Alors que le volume d’affaires réalisé outre-Atlantique pourrait logiquement exiger une solide présence commerciale sur place pour la prospection et le suivi des clients, il n’en est rien. Le marché est géré depuis le fief lyonnais de l’entreprise. Une aberration sur un marché où une présence locale est en général primordiale ?
« Ca étonne toujours, mais nous n’avons en fait pas besoin d’une implantation sur place, qui coûterait cher, précise le dirigeant, lui-même issu de la recherche académique. C’est aussi une question de positionnement : nous donnons de l’importance à l’activité de conseil. Le prix unitaire d’un modèle est élevé et nous préférons prendre l’avion. Il faut se voir, démontrer la valeur ajoutée d’un produit. La confiance est primordiale d’autant que nous intervenons au début d’un projet, sans données de référence puisque nos modèles sont utilisés lors de la phase préclinique ».
Une prospection tous azimuts
Ce travail de prospection commerciale à forte composante scientifique et à laquelle la PME est désormais rompue, devrait servir une nouvelle cible fixée par son nouveau plan de développement à 5 ans : les sociétés de recherche contractuelle, ou CRO (Contract Research Organization), qui réalisent les manipulations des phases précliniques pour le compte de l’industrie pharmaceutique ou biotechnologique. « Elles ont des réflexes de sous-traitants et ont tendance à ne pas bouger tant que l’industrie pharmaceutique ne le réclame pas, mais, comme avec nos autres clients, une fois qu’on a réussi à les convaincre il y a ensuite beaucoup de ‘repeat business’ et les CRO constituent un relai commercial intéressant », observe le directeur général.
Dans ce contexte, le travail de défrichage des opportunités d’affaires se fait essentiellement lors de congrès spécialisés, via le réseau et par le démarchage d’entreprises identifiées. « L’activité de R&D est très confidentielle et bouge vite, il ne faut pas arriver après », souligne Alexandre Fraichard. Cette ligne directrice conduit Genoway à s’intéresser très tôt à des marchés encore modestes mais appelés à se développer. « L’Amérique latine est composée de petits marchés où l’activité est très récente dans notre secteur mais nous sommes présents via des distributeurs de manière un prospective. Les contrats prévoient une année sans volume d’affaires minimum et nous avisons ensuite. »

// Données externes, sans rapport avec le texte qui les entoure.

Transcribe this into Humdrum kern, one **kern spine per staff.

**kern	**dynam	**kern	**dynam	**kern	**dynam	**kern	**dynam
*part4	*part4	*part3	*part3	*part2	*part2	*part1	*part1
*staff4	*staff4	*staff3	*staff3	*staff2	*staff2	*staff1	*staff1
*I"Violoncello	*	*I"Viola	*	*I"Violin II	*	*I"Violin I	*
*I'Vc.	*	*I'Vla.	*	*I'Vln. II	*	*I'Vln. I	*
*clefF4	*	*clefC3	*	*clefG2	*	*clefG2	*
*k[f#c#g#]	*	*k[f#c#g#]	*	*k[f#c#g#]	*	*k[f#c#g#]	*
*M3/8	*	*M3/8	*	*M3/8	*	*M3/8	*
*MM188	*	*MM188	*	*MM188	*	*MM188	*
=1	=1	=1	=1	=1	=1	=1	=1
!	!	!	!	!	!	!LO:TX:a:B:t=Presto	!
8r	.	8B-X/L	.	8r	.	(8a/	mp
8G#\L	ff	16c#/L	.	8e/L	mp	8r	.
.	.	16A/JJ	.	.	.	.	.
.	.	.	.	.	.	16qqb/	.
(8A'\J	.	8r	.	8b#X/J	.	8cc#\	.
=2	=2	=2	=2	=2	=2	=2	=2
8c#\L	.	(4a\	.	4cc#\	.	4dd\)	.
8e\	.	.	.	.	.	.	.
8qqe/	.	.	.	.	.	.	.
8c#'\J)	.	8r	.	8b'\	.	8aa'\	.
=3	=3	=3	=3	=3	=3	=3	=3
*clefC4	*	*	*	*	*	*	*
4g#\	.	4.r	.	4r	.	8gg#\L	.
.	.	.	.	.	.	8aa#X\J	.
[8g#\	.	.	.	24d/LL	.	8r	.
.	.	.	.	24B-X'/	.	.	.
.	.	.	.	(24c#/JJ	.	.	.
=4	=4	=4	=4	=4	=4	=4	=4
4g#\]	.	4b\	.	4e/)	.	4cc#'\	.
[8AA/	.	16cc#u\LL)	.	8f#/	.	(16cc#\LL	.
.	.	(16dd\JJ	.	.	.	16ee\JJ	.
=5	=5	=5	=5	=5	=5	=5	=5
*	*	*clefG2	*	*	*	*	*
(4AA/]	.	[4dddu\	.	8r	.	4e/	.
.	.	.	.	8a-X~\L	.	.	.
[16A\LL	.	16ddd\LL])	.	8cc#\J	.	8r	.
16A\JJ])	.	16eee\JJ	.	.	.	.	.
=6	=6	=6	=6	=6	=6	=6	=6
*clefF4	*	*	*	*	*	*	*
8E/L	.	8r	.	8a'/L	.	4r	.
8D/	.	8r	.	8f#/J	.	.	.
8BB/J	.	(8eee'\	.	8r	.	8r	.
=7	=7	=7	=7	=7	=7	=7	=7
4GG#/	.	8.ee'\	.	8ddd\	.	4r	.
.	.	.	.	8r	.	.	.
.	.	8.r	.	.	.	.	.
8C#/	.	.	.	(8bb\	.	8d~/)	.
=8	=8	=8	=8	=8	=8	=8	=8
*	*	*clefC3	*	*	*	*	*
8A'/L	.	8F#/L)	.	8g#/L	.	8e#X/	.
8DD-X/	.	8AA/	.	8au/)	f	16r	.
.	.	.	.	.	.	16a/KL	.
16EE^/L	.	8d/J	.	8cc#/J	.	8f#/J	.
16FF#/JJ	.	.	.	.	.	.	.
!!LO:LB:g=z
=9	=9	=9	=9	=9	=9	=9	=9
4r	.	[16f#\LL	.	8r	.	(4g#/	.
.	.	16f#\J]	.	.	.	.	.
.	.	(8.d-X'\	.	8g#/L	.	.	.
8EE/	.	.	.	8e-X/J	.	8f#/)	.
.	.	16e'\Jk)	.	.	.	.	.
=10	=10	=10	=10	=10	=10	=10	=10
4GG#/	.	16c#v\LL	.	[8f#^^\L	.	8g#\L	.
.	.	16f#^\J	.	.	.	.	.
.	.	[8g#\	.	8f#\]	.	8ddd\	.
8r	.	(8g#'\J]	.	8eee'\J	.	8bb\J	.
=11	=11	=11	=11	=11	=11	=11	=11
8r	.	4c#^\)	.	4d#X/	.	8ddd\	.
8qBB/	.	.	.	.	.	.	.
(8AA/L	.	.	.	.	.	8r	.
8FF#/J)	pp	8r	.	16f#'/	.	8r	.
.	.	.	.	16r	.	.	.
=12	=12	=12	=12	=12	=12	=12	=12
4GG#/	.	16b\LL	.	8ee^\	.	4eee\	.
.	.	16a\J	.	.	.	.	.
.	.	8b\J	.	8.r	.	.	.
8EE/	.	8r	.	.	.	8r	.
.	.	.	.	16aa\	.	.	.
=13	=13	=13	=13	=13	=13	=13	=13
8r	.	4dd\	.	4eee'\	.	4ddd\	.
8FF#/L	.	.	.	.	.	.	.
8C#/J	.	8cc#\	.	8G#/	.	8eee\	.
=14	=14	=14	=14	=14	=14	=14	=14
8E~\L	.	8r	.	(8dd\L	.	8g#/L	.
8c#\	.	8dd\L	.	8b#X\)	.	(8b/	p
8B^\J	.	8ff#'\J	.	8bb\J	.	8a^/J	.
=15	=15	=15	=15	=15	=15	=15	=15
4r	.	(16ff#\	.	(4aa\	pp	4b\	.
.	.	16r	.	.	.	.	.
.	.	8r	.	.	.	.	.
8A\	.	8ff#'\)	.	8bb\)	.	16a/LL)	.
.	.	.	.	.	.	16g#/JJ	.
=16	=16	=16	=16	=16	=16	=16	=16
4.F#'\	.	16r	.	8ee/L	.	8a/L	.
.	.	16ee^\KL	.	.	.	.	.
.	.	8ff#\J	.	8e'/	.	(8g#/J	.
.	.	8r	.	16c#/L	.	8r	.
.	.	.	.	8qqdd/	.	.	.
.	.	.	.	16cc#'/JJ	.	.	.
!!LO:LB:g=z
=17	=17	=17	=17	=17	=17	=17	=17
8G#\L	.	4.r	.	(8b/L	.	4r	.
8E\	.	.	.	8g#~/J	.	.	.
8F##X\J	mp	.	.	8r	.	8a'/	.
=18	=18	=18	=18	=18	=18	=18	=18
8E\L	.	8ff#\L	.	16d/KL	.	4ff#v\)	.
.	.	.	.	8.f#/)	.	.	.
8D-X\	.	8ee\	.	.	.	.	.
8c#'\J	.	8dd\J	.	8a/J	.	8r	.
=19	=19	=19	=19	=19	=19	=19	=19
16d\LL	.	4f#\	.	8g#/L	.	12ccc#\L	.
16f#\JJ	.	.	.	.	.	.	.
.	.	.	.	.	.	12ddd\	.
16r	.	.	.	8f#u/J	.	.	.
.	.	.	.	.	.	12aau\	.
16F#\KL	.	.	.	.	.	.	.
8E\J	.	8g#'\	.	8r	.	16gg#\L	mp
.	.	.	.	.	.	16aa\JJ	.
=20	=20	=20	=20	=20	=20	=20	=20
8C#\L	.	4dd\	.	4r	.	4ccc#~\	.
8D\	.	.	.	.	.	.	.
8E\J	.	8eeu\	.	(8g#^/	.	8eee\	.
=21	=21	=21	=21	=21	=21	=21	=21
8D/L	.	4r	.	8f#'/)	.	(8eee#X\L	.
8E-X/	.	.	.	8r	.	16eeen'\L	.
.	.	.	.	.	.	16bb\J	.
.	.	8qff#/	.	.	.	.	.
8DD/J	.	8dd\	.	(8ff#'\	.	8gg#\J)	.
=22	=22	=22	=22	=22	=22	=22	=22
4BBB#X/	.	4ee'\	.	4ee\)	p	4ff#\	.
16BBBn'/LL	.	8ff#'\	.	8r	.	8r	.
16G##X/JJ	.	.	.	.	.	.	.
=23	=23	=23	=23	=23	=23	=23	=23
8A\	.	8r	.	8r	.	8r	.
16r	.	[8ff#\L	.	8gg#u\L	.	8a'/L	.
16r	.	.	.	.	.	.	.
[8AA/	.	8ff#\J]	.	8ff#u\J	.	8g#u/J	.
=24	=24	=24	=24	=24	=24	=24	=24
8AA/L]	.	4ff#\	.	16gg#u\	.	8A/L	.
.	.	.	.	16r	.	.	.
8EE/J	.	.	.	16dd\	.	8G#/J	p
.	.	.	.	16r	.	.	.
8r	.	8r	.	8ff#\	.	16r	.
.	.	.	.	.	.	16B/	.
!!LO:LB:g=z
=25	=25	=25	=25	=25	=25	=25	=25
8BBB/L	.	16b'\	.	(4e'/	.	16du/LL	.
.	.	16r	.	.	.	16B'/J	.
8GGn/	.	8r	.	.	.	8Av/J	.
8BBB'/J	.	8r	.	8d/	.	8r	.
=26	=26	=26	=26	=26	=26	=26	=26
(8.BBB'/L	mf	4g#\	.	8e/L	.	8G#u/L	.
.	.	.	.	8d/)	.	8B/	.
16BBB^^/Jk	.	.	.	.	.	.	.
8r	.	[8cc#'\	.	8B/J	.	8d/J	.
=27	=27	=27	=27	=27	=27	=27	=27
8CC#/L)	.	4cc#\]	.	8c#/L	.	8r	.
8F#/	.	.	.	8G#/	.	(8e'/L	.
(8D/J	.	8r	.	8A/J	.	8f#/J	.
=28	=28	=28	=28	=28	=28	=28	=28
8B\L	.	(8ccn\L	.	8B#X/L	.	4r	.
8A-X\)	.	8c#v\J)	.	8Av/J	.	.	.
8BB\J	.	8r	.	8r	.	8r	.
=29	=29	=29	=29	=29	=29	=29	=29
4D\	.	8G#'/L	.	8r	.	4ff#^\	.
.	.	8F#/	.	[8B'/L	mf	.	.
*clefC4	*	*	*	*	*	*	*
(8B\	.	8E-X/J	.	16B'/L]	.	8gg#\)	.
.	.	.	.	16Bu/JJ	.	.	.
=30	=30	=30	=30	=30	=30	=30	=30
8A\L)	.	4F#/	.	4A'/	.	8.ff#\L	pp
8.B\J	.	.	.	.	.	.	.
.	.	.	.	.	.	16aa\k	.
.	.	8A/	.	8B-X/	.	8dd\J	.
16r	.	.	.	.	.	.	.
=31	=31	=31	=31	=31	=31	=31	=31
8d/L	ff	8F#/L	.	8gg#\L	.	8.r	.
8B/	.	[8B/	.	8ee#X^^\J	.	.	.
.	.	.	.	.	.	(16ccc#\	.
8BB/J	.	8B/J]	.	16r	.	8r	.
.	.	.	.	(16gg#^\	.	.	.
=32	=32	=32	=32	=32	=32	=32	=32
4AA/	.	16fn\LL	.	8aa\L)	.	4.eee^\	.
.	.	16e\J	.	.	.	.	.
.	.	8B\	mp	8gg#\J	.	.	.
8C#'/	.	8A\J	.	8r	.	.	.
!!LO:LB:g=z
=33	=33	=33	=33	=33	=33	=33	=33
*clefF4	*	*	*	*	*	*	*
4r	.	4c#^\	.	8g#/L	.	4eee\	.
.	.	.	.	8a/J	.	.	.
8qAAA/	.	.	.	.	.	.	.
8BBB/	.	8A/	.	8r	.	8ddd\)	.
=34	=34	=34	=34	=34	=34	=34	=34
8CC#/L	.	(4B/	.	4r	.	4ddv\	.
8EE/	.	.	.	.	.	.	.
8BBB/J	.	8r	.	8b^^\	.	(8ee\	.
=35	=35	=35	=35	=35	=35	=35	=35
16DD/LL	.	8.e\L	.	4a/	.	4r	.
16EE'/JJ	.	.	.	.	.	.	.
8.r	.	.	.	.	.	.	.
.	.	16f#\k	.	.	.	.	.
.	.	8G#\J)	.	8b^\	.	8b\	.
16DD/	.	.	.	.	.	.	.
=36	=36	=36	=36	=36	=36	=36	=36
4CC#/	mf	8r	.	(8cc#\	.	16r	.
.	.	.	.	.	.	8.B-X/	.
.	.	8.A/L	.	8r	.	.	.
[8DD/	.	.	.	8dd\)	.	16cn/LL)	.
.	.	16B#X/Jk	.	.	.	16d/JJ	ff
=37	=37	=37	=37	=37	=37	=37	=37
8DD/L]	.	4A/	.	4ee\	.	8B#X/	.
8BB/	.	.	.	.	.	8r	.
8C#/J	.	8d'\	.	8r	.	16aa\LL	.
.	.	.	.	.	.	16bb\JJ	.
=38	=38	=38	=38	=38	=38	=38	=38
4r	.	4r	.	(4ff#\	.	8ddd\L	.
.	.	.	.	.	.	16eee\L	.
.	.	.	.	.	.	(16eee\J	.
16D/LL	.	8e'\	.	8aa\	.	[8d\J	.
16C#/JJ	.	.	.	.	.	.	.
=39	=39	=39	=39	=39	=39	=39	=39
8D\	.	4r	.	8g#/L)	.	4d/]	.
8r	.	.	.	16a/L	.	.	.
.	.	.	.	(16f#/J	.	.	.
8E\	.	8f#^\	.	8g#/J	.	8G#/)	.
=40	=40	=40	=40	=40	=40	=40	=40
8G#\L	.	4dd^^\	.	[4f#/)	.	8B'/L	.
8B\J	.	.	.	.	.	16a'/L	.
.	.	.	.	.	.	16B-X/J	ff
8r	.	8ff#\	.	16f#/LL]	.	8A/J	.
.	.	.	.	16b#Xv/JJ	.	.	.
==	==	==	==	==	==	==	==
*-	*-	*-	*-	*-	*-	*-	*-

Pour l’heure, Genoway compte renforcer ses équipes commerciales en 2024 et développer le Japon, l’Inde, le Canada et, bien sûr, sa coentreprise chinoise. « Le marché chinois est déjà important et en forte croissance. La qualité augmente et le secteur bénéficie d’une volonté politique très forte avec beaucoup d’investissements privés. Les progrès qu’ils ont fait en cinq ans sont impressionnants : ils ont triplé leurs parts de marchés des projets en phase clinique et ont rattrapé l’Europe. La Chine n’est plus l’usine de services précliniques du monde mais se voit aujourd’hui en inventeur de médicaments. »
En attendant, le dirigeant attend les premiers contrats en Chine dans les prochains mois grâce à son équipe à Shanghai.